After taking my friend to the airport, I headed to the hostel and was so pleased with what I saw. The host, Ali, invited me to do Sunrise yoga on the roof with him at 6 a.m. And I would have, had my alarm gone off like I set it. I ended up waking up about 40 minutes too late. But I did manage to get some last ditch photos of the sunrise.

Can we take a moment to talk about the hostel though? I know when most people think of hostels they think it's some kind of hole in the wall place filled with germs and psychos. But from my experience, I have to say that the people who stay in hostels are some of the most amazing people you will meet. They are often the most grounded, the most conscious, and the most generous people who actually remind us that there are good souls left in the world. And we don't always have to separate ourselves from one another with these imagined divisionary constructs.

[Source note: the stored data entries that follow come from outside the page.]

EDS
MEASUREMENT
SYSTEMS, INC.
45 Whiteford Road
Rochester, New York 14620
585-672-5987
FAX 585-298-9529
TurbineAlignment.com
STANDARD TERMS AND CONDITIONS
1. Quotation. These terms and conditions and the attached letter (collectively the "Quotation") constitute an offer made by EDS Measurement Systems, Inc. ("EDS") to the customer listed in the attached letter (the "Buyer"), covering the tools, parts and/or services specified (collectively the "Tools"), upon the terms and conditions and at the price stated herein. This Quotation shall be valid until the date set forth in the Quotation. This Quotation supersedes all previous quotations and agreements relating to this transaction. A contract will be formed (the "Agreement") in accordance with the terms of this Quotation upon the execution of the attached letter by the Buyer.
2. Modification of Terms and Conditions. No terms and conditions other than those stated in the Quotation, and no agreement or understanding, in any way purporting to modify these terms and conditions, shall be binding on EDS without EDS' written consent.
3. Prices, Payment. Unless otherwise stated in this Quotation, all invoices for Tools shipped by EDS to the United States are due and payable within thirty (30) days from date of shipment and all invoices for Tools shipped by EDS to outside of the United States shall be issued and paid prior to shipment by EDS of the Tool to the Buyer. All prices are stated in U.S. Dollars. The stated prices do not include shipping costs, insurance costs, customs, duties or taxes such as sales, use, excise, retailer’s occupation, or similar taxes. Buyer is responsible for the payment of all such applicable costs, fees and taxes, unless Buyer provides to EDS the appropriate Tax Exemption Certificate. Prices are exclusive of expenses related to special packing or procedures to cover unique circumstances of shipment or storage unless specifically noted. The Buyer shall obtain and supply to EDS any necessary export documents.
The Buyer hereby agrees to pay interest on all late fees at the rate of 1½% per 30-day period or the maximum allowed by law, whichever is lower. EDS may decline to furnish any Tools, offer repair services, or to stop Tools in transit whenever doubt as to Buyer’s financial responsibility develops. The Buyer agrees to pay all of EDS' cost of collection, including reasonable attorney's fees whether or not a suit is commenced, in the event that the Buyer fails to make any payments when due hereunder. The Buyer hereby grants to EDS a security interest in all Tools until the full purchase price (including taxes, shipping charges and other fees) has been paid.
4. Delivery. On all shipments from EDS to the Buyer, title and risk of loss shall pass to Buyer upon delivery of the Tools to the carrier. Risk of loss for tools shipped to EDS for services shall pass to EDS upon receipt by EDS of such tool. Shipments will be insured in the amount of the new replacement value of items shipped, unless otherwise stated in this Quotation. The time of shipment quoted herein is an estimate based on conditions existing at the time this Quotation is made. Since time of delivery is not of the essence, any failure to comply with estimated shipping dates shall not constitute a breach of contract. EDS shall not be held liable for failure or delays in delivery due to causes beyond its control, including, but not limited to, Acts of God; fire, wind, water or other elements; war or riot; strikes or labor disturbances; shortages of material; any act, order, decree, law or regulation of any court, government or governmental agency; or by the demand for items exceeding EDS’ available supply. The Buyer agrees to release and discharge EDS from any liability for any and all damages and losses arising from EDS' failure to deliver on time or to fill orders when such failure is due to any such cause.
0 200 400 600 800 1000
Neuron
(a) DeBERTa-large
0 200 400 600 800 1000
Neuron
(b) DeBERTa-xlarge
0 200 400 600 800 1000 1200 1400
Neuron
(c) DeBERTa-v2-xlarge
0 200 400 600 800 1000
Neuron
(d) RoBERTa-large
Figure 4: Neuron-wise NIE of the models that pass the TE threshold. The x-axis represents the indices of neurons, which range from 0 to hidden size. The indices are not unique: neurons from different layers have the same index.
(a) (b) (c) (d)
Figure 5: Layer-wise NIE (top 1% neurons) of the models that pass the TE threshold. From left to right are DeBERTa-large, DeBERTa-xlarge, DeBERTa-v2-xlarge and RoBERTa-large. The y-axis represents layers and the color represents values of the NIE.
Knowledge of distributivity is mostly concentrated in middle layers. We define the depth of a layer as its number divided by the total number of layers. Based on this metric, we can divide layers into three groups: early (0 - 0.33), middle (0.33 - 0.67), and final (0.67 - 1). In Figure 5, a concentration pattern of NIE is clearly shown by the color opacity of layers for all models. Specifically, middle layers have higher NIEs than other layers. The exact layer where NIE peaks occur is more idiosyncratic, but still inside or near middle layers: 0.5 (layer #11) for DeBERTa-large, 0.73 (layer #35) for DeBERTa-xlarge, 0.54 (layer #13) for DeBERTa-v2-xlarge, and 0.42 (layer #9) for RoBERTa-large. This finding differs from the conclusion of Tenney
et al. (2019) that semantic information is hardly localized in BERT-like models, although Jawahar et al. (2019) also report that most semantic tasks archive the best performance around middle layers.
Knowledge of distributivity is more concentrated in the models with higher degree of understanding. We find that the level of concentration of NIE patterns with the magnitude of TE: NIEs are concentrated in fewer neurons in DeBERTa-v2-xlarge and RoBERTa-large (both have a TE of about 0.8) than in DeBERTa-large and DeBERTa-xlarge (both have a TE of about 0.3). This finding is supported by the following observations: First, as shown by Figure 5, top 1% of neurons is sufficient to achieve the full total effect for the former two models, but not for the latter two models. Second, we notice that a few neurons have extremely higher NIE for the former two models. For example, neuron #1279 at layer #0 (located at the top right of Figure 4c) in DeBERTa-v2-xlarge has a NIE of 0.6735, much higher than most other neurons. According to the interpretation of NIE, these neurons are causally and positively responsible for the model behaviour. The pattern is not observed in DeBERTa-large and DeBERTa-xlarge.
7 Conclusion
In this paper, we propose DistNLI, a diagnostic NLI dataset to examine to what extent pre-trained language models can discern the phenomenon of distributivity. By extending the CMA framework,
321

I don't mean for that to sound like a speech, but I think it is important to praise humanity when possible. Lord knows I can come on here every day and complain about how the world is going to shit. So allow me to be great here.

At any rate, I actually found myself thinking two things during the hostel stay that Saturday night: is it a requirement for hostels to only have amazing people? Why is this place so incredibly spotless?

The last minute room I got was one with four bunk beds. I didn't share the room with seven other people though, as two beds were empty. The CamelBackpackers hostel is basically a three-bedroom house, set up as such. The living room and kitchen felt like home, and the bathroom connected to my room was insanely clean. Everyone respected each others' space and time. The beds were surprisingly really comfortable. They each even had their own little fans. I couldn't even dream up a complaint if I wanted to.

Before leaving there, I got a food recommendation from Ali, who also baked some really yummy oatmeal cookies, to check out an Ethiopian place in the Phoenix arts district just down the road called Roosevelt Row. I drove and walked around there a little and saw young hipsters everywhere, including a few who were planting outside of "the Growhouse". The Ethiopian spot was a little out of the area, but it was well worth the drive. It's hard enough finding vegetarian spots, but ethnic ones? Forget about it. I went and ordered a vegetarian platter with injera and ate it like natives do. Then, I had to call the trip short and head to the airport to return the renty and board my plane. But I did take a to-go box with the rest of my lentils and injera to enjoy on the long plane ride home.

Apparently everything is hotter in Arizona, including the food. Good thing I didn't go there in the summer. My experience may not have been quite as pleasant.